#### THE INPUT:
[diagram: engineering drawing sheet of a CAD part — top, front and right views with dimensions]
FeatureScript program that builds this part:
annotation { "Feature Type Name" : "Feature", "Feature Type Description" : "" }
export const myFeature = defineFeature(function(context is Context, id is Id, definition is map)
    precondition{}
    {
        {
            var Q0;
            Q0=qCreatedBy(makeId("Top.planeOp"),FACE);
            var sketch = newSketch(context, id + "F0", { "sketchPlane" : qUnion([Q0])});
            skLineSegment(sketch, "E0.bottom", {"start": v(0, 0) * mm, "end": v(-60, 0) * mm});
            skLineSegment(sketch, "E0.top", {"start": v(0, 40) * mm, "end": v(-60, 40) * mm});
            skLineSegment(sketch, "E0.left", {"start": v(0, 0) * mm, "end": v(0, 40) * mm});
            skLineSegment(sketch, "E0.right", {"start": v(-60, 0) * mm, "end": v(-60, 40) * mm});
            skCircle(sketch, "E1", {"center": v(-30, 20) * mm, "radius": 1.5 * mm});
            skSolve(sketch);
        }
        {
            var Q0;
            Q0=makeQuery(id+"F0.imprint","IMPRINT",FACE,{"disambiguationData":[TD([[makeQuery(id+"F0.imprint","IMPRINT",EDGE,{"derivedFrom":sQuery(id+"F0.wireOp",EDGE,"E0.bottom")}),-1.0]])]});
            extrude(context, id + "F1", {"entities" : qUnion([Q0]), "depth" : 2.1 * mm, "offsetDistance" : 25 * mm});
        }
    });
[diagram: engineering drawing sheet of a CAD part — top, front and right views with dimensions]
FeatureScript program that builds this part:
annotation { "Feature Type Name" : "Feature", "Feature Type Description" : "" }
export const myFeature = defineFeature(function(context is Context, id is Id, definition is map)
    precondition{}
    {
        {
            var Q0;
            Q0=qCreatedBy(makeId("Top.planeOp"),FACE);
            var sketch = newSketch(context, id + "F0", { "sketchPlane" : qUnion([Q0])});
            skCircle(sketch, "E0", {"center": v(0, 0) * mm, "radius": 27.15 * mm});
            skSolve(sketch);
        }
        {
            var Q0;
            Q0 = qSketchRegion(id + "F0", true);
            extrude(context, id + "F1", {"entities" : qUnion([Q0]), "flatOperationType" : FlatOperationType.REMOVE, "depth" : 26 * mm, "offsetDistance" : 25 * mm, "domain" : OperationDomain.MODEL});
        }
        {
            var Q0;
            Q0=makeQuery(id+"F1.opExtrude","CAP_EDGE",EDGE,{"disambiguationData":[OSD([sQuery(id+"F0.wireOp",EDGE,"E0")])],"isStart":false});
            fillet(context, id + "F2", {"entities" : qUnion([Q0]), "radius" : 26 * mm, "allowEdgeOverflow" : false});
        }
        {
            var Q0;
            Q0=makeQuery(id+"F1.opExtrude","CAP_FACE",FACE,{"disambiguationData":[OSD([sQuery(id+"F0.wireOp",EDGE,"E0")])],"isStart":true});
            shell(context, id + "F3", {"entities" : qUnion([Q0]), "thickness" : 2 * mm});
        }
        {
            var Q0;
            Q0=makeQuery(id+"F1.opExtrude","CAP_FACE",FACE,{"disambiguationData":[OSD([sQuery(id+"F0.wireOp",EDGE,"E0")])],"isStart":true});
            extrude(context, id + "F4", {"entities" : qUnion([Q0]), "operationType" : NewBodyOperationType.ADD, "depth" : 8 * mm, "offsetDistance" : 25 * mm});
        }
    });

#### STATED PROBLEM:
Gather every line in the items above that contains the string "radius", treating uppercase and lowercase as different.

#### THE ANSWER:
            skCircle(sketch, "E1", {"center": v(-30, 20) * mm, "radius": 1.5 * mm});
            skCircle(sketch, "E0", {"center": v(0, 0) * mm, "radius": 27.15 * mm});
            fillet(context, id + "F2", {"entities" : qUnion([Q0]), "radius" : 26 * mm, "allowEdgeOverflow" : false});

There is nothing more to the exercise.